Voters in both Colorado and Michigan approved truly independent commissions in 2018. Once the population details from this year's census are finalized, next year they will set about realigning their state's congressional and legislative boundaries alongside similar panels in five other states: Arizona, California, Idaho, Washington and Montana, the last of which is likely to get a second House seat thanks to population growth.
But another such commission, approved by the voters in Utah in 2018, was essentially neutered this year, when the GOP-majority Legislature enacted a law saying the panel's work was advisory only.
Alaska will also use an independent commission, but only for its legislative maps since it has a single at-large House district. Hawaii and New Jersey will employ commissions made up of politicians, but in general they may not run in the districts they draw.
But the redistricting power will remain in the hands of elected politicians in more than three-quarters of the states. The GOP has secured the dominant advantage for a second straight decade because it has won unfettered control over the process in 21 states — Texas, Florida, Ohio and North Carolina among them — accounting for as many as 185 House seats, better than two out of every five, depending on precisely how reapportionment turns out.

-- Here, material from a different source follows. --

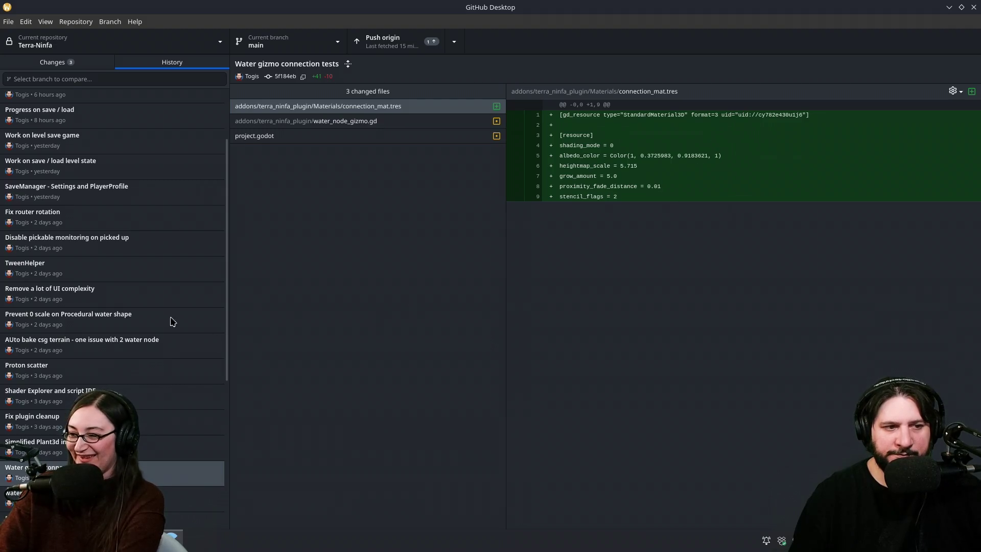
scroll(150, 316, "up", 3)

Although it's not clear how many more districts they can carve out for themselves than they did in 2011, their continued redistricting advantage will only help the Republicans' already solid prospects for picking up the half-dozen or so seats they will need to win back the House in 2022. Such midterm elections almost always favor the party not in the White House in any case.
Control of redistricting in each state
Sources: Princeton Gerrymandering Project, National Conference of State Legislatures
Democrats will dictate the mapmaking terms in just nine states likely to be allocated a combined 66 seats, Illinois by far the biggest among them. Pennsylvania and New York are the biggest of the other nine, with about 70 seats, where there will be divided control over the governor's mansions and statehouses.
Democrats were hoping to break some of the GOP strongholds in state capitals, but their blue wave never formed. In fact, the only legislature that flipped this fall was New Hampshire's — in favor of the GOP.